- [What to do]: Reproduce the data word for word, from its first line through the line that contains "Thông tin liên", both ends included. Leave the pictures out of your answer.

- [Data under study]:
Start of Block

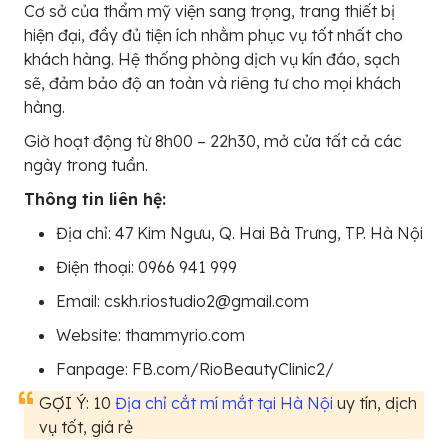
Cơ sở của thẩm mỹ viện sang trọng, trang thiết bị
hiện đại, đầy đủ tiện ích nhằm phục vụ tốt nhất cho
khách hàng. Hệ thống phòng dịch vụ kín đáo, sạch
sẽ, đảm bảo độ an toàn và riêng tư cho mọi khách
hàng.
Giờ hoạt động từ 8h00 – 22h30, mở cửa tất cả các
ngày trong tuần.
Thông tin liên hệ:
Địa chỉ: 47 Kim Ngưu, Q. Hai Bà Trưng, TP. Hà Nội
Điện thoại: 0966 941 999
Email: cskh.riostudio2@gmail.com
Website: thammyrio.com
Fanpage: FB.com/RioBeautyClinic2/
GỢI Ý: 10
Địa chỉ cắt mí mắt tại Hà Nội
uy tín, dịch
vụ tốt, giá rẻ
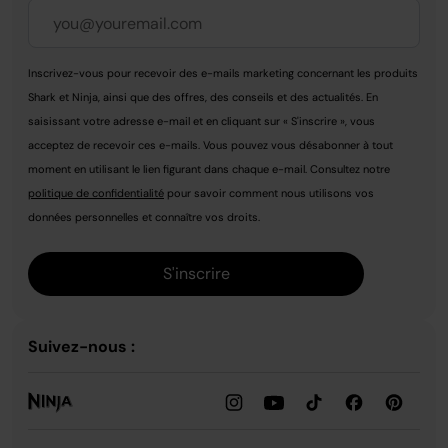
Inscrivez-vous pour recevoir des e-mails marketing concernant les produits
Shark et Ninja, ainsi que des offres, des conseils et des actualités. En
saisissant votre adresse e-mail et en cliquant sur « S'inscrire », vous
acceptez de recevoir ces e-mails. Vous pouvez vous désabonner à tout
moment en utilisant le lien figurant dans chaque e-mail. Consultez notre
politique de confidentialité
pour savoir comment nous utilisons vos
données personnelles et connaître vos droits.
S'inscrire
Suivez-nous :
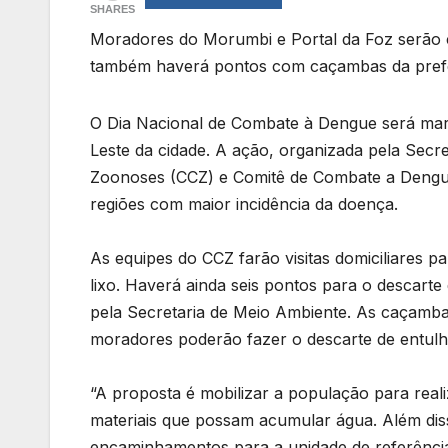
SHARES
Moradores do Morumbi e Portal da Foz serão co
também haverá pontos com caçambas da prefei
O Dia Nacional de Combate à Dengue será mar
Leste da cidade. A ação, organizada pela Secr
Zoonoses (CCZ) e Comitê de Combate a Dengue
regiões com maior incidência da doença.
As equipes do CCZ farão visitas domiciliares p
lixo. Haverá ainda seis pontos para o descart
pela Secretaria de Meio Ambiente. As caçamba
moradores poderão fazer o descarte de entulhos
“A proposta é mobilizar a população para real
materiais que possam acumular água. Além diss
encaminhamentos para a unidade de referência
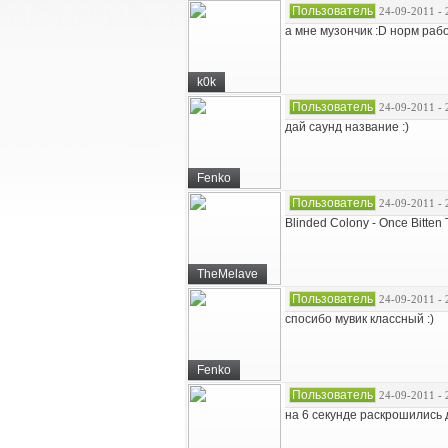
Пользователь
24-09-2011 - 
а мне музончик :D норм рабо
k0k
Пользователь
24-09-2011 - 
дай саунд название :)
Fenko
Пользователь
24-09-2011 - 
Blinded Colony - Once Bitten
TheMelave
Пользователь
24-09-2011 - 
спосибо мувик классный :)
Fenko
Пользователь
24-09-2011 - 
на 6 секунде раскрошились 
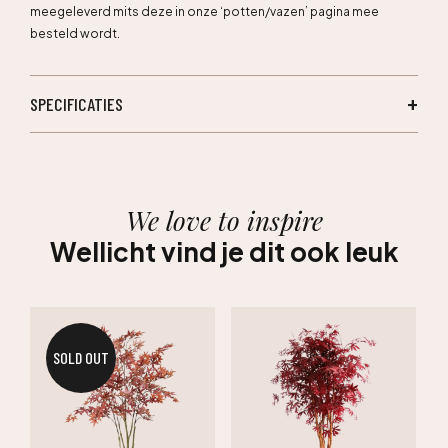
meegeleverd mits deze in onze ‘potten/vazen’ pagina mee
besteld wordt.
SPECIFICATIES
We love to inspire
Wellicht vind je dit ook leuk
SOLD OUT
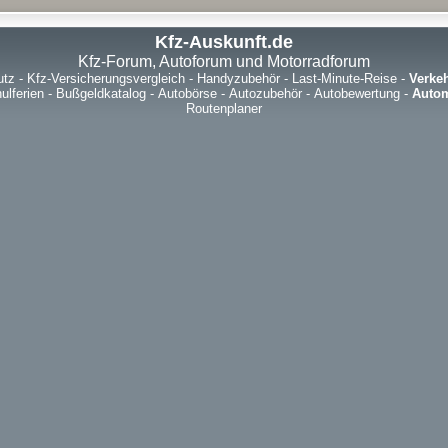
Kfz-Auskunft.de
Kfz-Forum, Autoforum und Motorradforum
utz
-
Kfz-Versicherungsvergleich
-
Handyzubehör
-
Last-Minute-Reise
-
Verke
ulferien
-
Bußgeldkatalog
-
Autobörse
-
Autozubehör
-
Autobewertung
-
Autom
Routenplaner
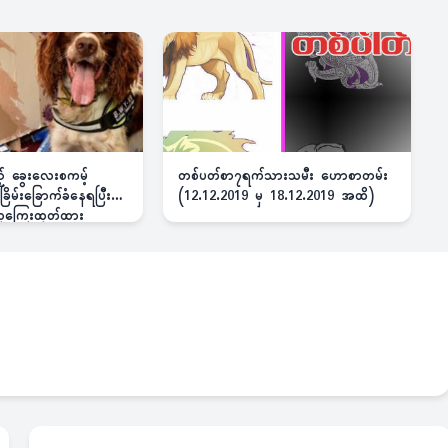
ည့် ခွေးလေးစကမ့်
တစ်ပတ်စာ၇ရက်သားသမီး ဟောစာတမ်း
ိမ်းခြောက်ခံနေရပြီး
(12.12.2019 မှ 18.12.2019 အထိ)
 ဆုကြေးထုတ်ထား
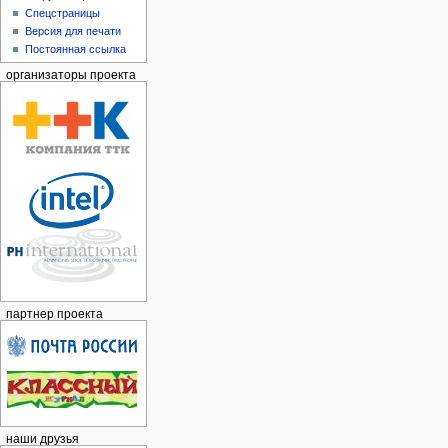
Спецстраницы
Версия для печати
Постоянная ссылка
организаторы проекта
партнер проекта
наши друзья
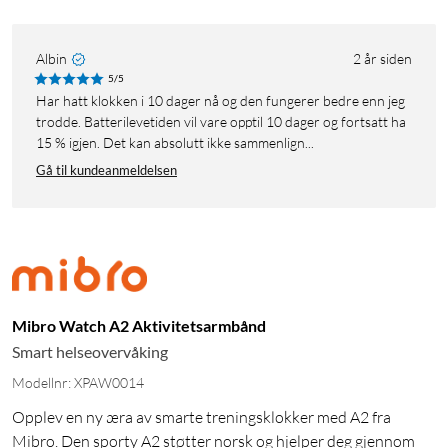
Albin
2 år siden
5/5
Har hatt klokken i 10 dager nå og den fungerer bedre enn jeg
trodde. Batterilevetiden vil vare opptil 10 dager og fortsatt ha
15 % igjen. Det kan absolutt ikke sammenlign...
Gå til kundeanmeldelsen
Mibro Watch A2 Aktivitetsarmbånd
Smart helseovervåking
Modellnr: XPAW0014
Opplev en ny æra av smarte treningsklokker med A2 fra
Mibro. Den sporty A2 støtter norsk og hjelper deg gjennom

End of Block

- [Task result]:
Cơ sở của thẩm mỹ viện sang trọng, trang thiết bị
hiện đại, đầy đủ tiện ích nhằm phục vụ tốt nhất cho
khách hàng. Hệ thống phòng dịch vụ kín đáo, sạch
sẽ, đảm bảo độ an toàn và riêng tư cho mọi khách
hàng.
Giờ hoạt động từ 8h00 – 22h30, mở cửa tất cả các
ngày trong tuần.
Thông tin liên hệ:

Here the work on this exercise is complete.